* **EXERCISE DETAILS**: Which lines of the entries below hold the word "Milano"? Report each of them.

* **MATERIAL FOR THIS TASK**:
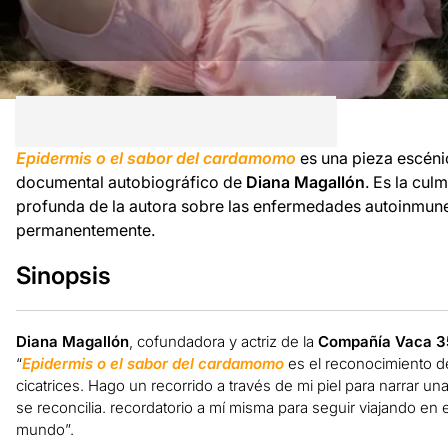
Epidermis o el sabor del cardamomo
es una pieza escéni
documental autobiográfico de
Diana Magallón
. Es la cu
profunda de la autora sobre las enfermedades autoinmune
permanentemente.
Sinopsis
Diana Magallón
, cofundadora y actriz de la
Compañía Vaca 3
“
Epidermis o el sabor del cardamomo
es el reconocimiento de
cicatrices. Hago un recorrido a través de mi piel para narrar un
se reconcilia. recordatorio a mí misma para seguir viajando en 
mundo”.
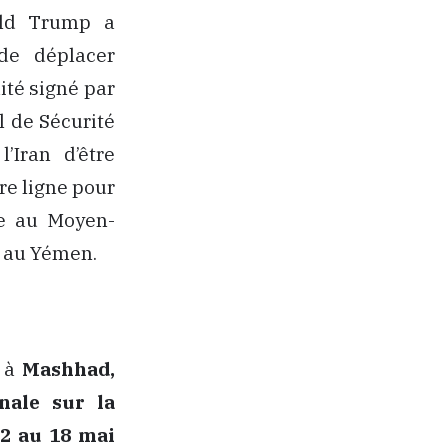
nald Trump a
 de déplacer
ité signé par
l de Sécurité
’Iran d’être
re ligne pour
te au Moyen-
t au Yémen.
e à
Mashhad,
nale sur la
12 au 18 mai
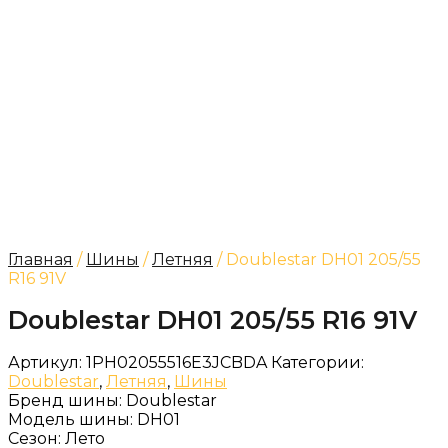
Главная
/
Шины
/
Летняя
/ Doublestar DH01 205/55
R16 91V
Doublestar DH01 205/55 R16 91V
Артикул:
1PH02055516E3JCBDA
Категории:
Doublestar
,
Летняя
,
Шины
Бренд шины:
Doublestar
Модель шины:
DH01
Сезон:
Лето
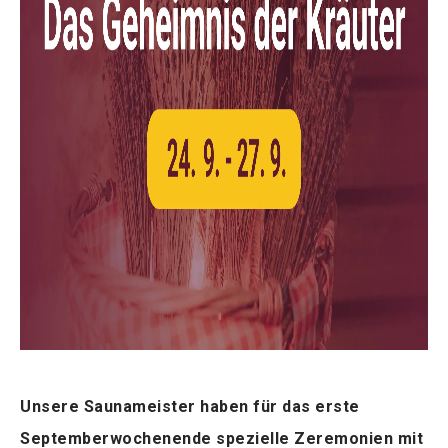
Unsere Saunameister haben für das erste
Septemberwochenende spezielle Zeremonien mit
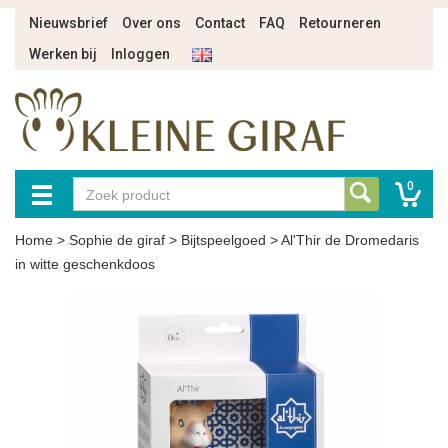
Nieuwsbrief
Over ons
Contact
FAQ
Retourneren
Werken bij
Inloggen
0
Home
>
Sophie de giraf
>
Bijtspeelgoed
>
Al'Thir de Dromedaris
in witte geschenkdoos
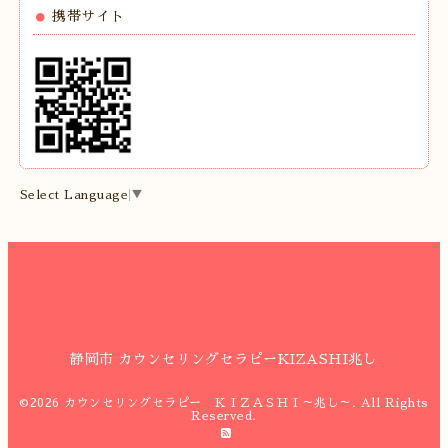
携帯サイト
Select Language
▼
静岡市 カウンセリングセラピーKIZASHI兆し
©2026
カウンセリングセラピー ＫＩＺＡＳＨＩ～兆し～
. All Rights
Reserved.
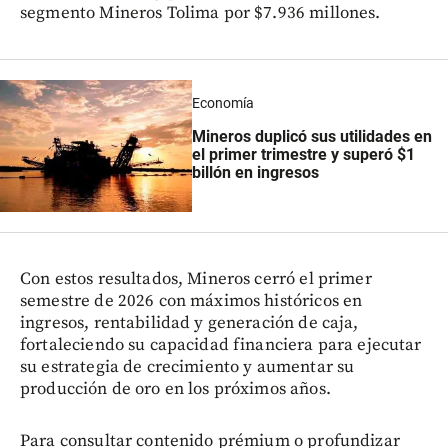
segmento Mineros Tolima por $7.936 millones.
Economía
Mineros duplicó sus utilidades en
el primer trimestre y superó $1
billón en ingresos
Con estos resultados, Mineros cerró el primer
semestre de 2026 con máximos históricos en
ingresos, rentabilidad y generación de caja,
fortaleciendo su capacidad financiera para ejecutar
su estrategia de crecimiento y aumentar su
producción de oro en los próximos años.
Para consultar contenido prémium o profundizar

* * *

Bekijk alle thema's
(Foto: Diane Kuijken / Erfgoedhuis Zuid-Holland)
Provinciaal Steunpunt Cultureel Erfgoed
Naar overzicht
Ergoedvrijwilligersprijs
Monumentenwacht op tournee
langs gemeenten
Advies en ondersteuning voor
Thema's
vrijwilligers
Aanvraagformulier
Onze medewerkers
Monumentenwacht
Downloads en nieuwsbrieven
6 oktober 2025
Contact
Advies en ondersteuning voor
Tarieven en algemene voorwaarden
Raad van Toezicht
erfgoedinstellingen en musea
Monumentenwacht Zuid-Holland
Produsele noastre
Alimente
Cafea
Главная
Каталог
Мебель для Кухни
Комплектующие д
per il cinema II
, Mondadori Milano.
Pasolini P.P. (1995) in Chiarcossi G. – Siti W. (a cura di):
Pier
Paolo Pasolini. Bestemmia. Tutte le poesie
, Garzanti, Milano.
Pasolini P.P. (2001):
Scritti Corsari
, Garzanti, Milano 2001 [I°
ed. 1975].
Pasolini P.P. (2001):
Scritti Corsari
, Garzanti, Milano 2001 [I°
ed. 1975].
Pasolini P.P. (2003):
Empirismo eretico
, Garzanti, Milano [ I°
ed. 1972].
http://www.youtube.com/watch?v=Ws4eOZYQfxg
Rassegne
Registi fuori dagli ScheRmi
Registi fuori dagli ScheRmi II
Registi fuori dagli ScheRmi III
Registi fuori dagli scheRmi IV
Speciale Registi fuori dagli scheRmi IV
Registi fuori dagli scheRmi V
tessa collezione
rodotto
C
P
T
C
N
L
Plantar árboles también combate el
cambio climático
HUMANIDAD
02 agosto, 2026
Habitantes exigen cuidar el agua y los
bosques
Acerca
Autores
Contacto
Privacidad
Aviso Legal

* **RESPONSE TO THE EXERCISE**:
, Mondadori Milano.
, Garzanti, Milano.
, Garzanti, Milano 2001 [I°
, Garzanti, Milano 2001 [I°
, Garzanti, Milano [ I°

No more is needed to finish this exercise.